Die Beratungsteams sind jeweils von 10:00 bis 16:00 Uhr an zentralen Orten wie Marktplätzen und Rathäusern präsent. Am 3. September in Zwenkau (Hafenstraße 1) kooperiert das Präventionsmobil von 11:00 bis 17:00 Uhr mit der Wasserschutzpolizei und informiert zusätzlich über Sicherheit auf Gewässern. Dort besteht die Möglichkeit, Bootsmotoren und maritime Gegenstände kostenlos gravieren zu lassen. Eine Voranmeldung ist nicht erforderlich.
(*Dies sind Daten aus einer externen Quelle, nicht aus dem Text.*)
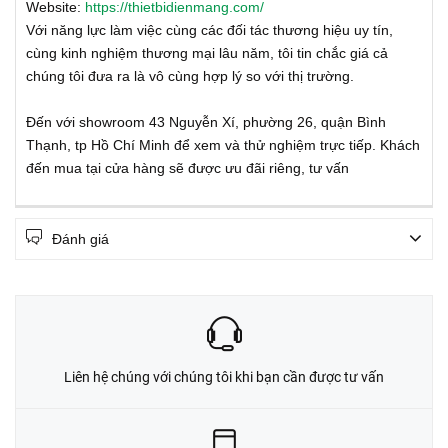
Website:
https://thietbidienmang.com/
Với năng lực làm việc cùng các đối tác thương hiệu uy tín,
cùng kinh nghiệm thương mại lâu năm, tôi tin chắc giá cả
chúng tôi đưa ra là vô cùng hợp lý so với thị trường.
Đến với showroom 43 Nguyễn Xí, phường 26, quận Bình
Thạnh, tp Hồ Chí Minh để xem và thử nghiệm trực tiếp. Khách
đến mua tại cửa hàng sẽ được ưu đãi riêng, tư vấn
Đánh giá
Liên hệ chúng với chúng tôi khi bạn cần được tư vấn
Quelle: Pressestelle Polizeidirektion Leipzig / Medienservice Sachsen, Mitteilung vom 30. Juli 2026.
31.07., 12:00
Die Landespolizei Sachsen-Anhalt hat ein landesweit einheitliches Verfahren zur Früherkennung von Personen mit Gewaltpotential gestartet.
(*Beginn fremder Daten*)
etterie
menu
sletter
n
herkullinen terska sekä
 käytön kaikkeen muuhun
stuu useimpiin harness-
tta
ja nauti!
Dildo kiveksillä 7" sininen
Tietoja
Auf einer Fachtagung am 3. Juli 2026 wurde rund 250 Vertreterinnen und Vertretern aller Polizeibehörden, der Fachhochschule Polizei und des Ministeriums für Inneres und Sport das Handlungskonzept "Früherkennungs- und Bedrohungsmanagement Sachsen-Anhalt" präsentiert. Innenministerin Dr. Tamara Zieschang betonte die Notwendigkeit des Systems: "Gefahren entstehen nicht aus dem Nichts. Oft gibt es im Vorfeld Hinweise, Signale und Entwicklungen."
Drei-Stufen-Modell
Das Konzept folgt dem Grundsatz "Erkennen – Bewerten – Handeln" und definiert eine landeseinheitliche Risikobewertung sowie klare Vorgaben zu Abläufen und Zuständigkeiten. Die polizeiliche Bearbeitung erfolgt in drei Stufen: Früherkennung durch alle Bediensteten, Analyse und Fallmanagement in den Polizeiinspektionen sowie eine zentrale Fachstelle im Landeskriminalamt. Das Verfahren setzt bewusst früh und niederschwellig an und bezieht weitere Behörden und Netzwerkpartner ein, da Früherkennung nicht allein polizeiliche Aufgabe ist.
Quelle: Landesportal Sachsen-Anhalt – Ministerium für Inneres und Sport, Mitteilung vom 3. Juli 2026.